It is also most effective if you make the same module changes for the master node. Reloading the e1000 module on the master node can be accomplished by issuing the following commands (change eth1 to reflect your cluster interconnect).

# ifdown eth1
# rmmod e1000
# modprobe e1000
# ifup eth1
Also, we do not want to twiddle with the on-board Fast Ethernet service network as it is used to boot and manage the nodes.

To check the Ethernet module options on the master node, run dmesg | grep e1000. The command will give all of the details about the GigE NIC (Intel e1000 NIC) that are in the dmesg file. The new setting should be noted in this file. To check the Ethernet module settings on the compute nodes, run pdsh dmesg | grep e1000 command using pdsh.

At some point you may want to change the MTU (size of the Ethernet packet) To accomplish this step, first change the MTU line in the files /vnfs/kronos/etc/sysconfig/network-scripts/ifcfg-eth1 and /etc/sysconfig/network-scripts/ifcfg-eth1 to the value that you want. The first file is for the VNFS and the second is for the master node. Note that the kronos VNFS ifcfg-eth1 file may not exist. Just create the file and add the MTU setting as such as:

Note, MTU sizes can normally range from 1500 (default) to 9000 bytes. The easiest way for this to take effect is to rebuild the VNFS and reboot nodes as we did a above. Then reset eth1 on the master node.
# ifdown eth1
# ifup eth1
After this, you can reboot the compute nodes using pdsh (see above) and watch the progress using wwtop. Don't forget to enter wwnode.sync when the nodes are ready (showing "NOACCESS"). The nodes should be back up and ready for production. You can also check the MTU setting on the master node by issuing a ifconfig eth1 | grep MTU and on the compute nodes by issuing pdsh /sbin/ifconfig eth1 | grep MTU.

These two exercises should give you feel for making changes to both the master and the nodes (through changing the VNFS).

wwtop screan
Figure One: The Warewulf package include a lightweight monitoring tool called wwtop

Sun Grid Engine

Since we share kronos, we also chose to install a queuing/scheduling system to avoid stepping on each other's toes. We chose to install Sun Grid Engine. We needed to patch SGE to work with Fedora Core 2, so you can download a newer version from the Kronos download page.

Before we install SGE, we need to install korn-shell (ksh) since SGE requires it. You can grab a fairly recent copy off the web, your Fedora CDs, or simply use yum.

# yum install pdksh

Next install the Grid Engine package that you downloaded from Cluster Monkey:

# rpm -i gridengine-5.3p6-8.caos.i386.rpm

If you are not using FC2, you may want to rebuild the RPM. Source RPMs are available on the Kronos download page as well.
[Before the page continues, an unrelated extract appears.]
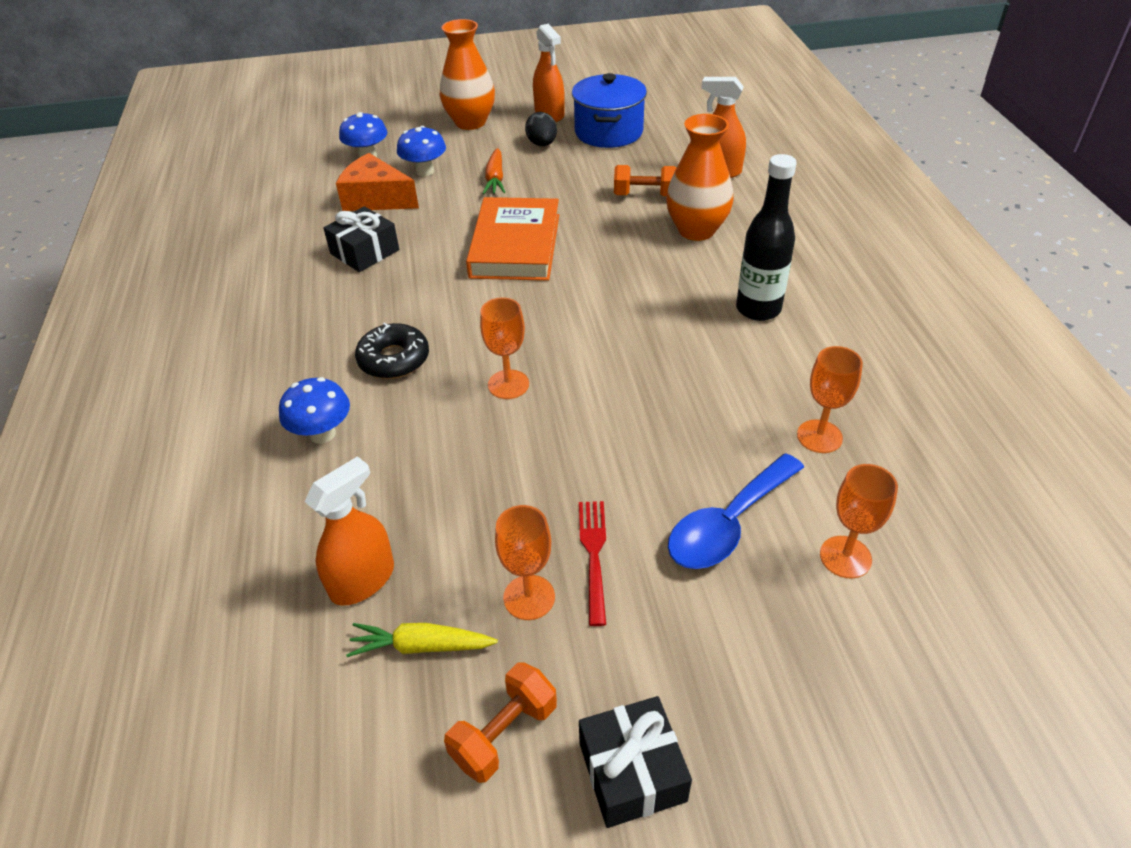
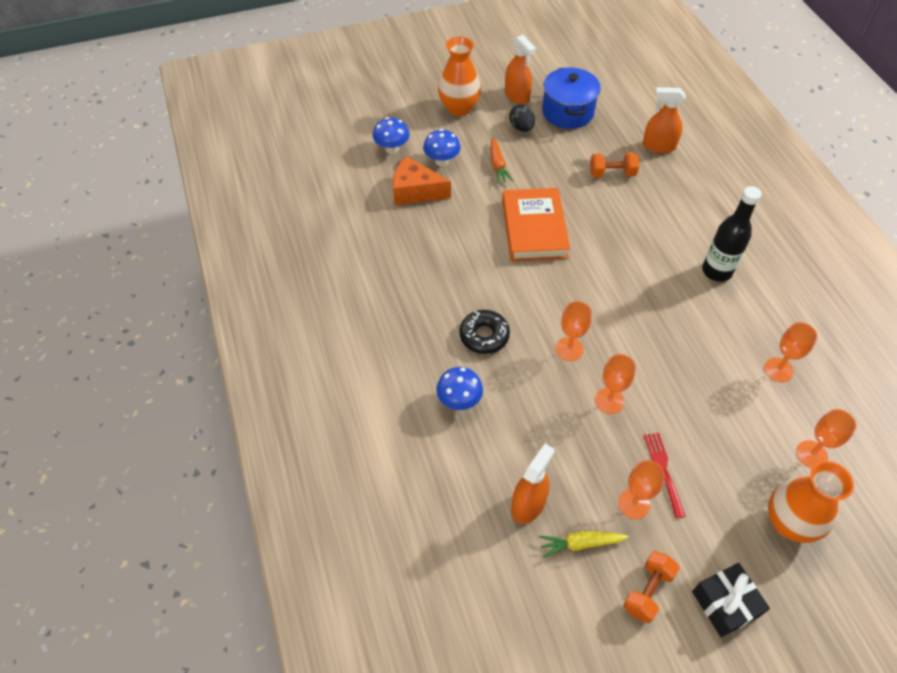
camera: 10 degrees left, 10 degrees up
black gift [323,206,399,272] -> none
orange vase [666,114,734,241] -> orange vase moved to [768,461,854,543]
blue spoon [668,453,804,569] -> none
none -> orange goblet [595,354,636,414]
The installation of SGE will print out a bunch of diagnostic code. SGE requires some further customization before it can be used. Fortunately, it includes a script to handle this procedure. Move to the /sge directory and enter the following command.

# ./inst_sge -m -fast
You can select the default answers for most of the questions. When you come to the "Adding Grid Engine hosts" you will be required to supply a file or manually enter the names of the hosts. It is probably convenient to create a list of nodes in file for this purpose (open another terminal to make the list). There is one thing to consider at this point, however. If you want to include the master node as an execution host (meaning it will be used to run programs) then include it in the list (use the name kronos). If you do not, then the list should contain only the seven node names (kronos00-kronos06). After entering your nodes, there are a few more questions to answer (default answers will suffice).

SGE is large package with plenty of documentation. Consult the Resources Sidebar for more information. There is also a graphical font end called qmon that you can use to change some of the settings and add nodes.

Installing SGE on the Nodes

The previous section only installs SGE on the master node (the hard part). We also have to install a small piece of SGE on the compute nodes. However, like many things, it requires some RPMs to be installed first.

SGE on the compute nodes requires the strings command installed on the nodes. This program comes with the package binutils. You can use wget to grab the rpm.

# wget\

A couple of notes are in order. First, we are not using Yum because we do not want to install this on the master node (it may be installed already). So we want to download the rpm from the Fedora site. Second, check the download site. Fedora Core 2 was about to switch over to the Fedora-Legacy project (which means the URL may change) as this article was being written.

Next we need to install the rpms for binutils and Grid Engine into the Kronos VNFS. Execution nodes use a separate rpm for Grid Engine as they do not need all the files on the head node. Grab the gridengine-node rpm from the Kronos download page. There are a couple of ways to do this, but we're going to use the --root option of the rpm command to install it in the correct location.

# rpm -i --root /vnfs/kronos/ binutils-
# rpm -i --root /vnfs/kronos/ gridengine-node-5.3p6-7.caos.i386.rpm
Note that we have used the --root option for rpm to define a new root for the install path. You can also administer (add/delete/query) the VNFS rpms by using the --root option as well. We have bintuils and SGE for the nodes installed in the Kronos VNFS (getting closer!). To save space on the nodes, the SGE rpm that is installed on the nodes doesn't include the basic SGE commands that we might need. So, we're going to NFS export the directory /sge to the compute nodes.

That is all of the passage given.